■ COMPLETE THE FOLLOWING:
1. In the housing market article, by how much did consumer sentiment rise in October?
2. List every person named in the housing market article.
3. Reproduce the part of the housing market article starting with "And with demand" and going on through "prices, he said.".

■ TEXT PROVIDED:
-*-*-
Ms Owen noted that consumer sentiment jumped 11.9 per cent in October alone, which was the largest post-budget bounce since 1994 and led to higher bids at auction.

And with demand continuing to keep pace with the number of homes coming on to the market, Ms Owen said home owners in mortgage arrears may be sensing an opportunity to get out while they can.

“South of Sydney is a good example where we saw 129 auctions held in that area over the past week, and that’s much higher than the volumes we usually see,” Ms Owen said.

“Potentially, the increase in listings in inner-city areas are a result of borrowers having reconciled with their debts and see the need to sell.”

Risk of a property bubble grows

But AMP Capital chief economist Shane Oliver said October’s figures should be “interpreted cautiously”, because prices have been inflated due to what he calls a “false market”.

Record-low interest rates and government incentives such as HomeBuilder and the First Home Loan Deposit Scheme have brought forward demand and consequently pushed up prices, he said.

But the market could hit a rough patch next year when stimulus is wound back and limited migration rips spending from the economy.

“Stimulus is bringing demand forward from next year, and then if we get to next year, we may find there’s a bit of an air pocket because demand has been brought forward and we’ve still got low levels of immigration – which is what the government’s projecting,” Dr Oliver said.

“Employment conditions may also be less favourable at the same time the underlying supply-demand situation reverses, and then young people find they got in prematurely with higher levels of debt and the price on their property goes down.”

Canstar group executive Steve Mickenbecker said a burst housing bubble would disproportionately hurt the newest entrants on the property ladder – millennials.

Separate figures released by the Australian Bureau of Statistics on Monday showed first-home buyers remained the most active buyer group, with a “fear of missing out” driving a 45.5 per cent jump in new buyers compared to September last year.

But Mr Mickenbecker said those buyers – particularly those who used the First Home Loan Deposit Scheme – have inherited a “sleeper” problem that could be exposed at the first sign of a downturn.

“If you borrowed a home with 5 per cent [deposit] and prices fall, you lose all the equity in your property – as simple as that, it’s gone,” Mr Mickenbecker said.

“They would be servicing a very high repayment without inflation raising their income to make that debt look smaller – and when interest rates start going up again, you may have a whole lot of borrowers who are overborrowed and can’t afford their repayments.”
-*-*-
■ ENTRIES SUPPLIED:
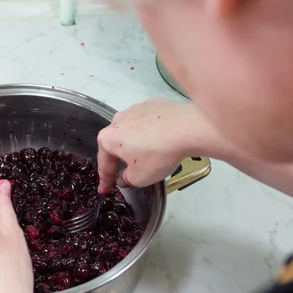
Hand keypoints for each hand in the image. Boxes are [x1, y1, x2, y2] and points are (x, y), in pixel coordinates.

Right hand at [97, 98, 214, 192]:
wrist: (187, 129)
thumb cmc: (160, 152)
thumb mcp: (139, 178)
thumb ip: (126, 179)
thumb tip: (125, 176)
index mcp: (109, 138)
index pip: (104, 163)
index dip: (105, 180)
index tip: (106, 187)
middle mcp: (119, 120)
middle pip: (117, 145)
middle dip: (122, 159)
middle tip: (131, 173)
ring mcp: (135, 110)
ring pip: (132, 132)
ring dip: (138, 144)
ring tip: (153, 156)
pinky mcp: (152, 105)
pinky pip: (148, 122)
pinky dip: (152, 132)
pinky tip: (162, 141)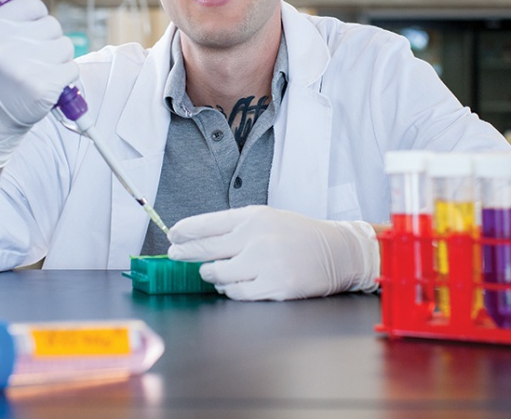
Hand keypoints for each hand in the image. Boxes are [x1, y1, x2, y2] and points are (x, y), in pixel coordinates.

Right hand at [0, 0, 77, 167]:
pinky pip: (72, 69)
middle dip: (47, 43)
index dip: (33, 22)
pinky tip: (45, 86)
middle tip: (28, 60)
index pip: (34, 5)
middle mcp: (4, 45)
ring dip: (58, 61)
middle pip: (53, 26)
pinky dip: (65, 79)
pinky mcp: (44, 86)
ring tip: (37, 72)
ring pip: (66, 47)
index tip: (21, 39)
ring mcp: (25, 67)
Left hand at [167, 205, 378, 300]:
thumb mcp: (267, 219)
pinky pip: (237, 293)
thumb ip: (236, 228)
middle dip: (184, 253)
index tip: (173, 235)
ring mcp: (265, 264)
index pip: (208, 224)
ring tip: (213, 272)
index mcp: (253, 217)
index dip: (185, 230)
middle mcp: (257, 238)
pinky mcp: (274, 287)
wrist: (337, 252)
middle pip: (206, 250)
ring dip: (211, 275)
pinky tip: (232, 285)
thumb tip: (199, 240)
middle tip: (174, 254)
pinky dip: (230, 291)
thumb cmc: (299, 235)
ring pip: (218, 276)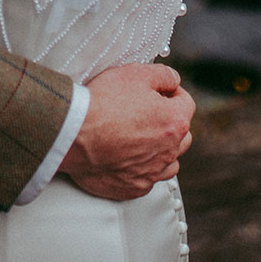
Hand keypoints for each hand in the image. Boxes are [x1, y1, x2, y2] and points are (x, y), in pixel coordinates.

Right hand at [58, 63, 193, 201]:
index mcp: (174, 122)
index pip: (186, 103)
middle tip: (148, 112)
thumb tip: (173, 80)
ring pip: (170, 161)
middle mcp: (169, 151)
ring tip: (141, 137)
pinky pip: (148, 178)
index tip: (157, 90)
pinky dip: (143, 168)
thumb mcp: (135, 73)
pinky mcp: (134, 188)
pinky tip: (128, 156)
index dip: (172, 92)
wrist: (74, 135)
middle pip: (182, 134)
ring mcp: (152, 172)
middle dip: (170, 121)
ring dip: (161, 148)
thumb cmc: (103, 103)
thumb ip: (163, 75)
-*-*-
■ ANSWERS BY ITEM:
1. 11.9 per cent

2. Ms Owen, Shane Oliver, Steve Mickenbecker

3.
And with demand continuing to keep pace with the number of homes coming on to the market, Ms Owen said home owners in mortgage arrears may be sensing an opportunity to get out while they can.

“South of Sydney is a good example where we saw 129 auctions held in that area over the past week, and that’s much higher than the volumes we usually see,” Ms Owen said.

“Potentially, the increase in listings in inner-city areas are a result of borrowers having reconciled with their debts and see the need to sell.”

Risk of a property bubble grows

But AMP Capital chief economist Shane Oliver said October’s figures should be “interpreted cautiously”, because prices have been inflated due to what he calls a “false market”.

Record-low interest rates and government incentives such as HomeBuilder and the First Home Loan Deposit Scheme have brought forward demand and consequently pushed up prices, he said.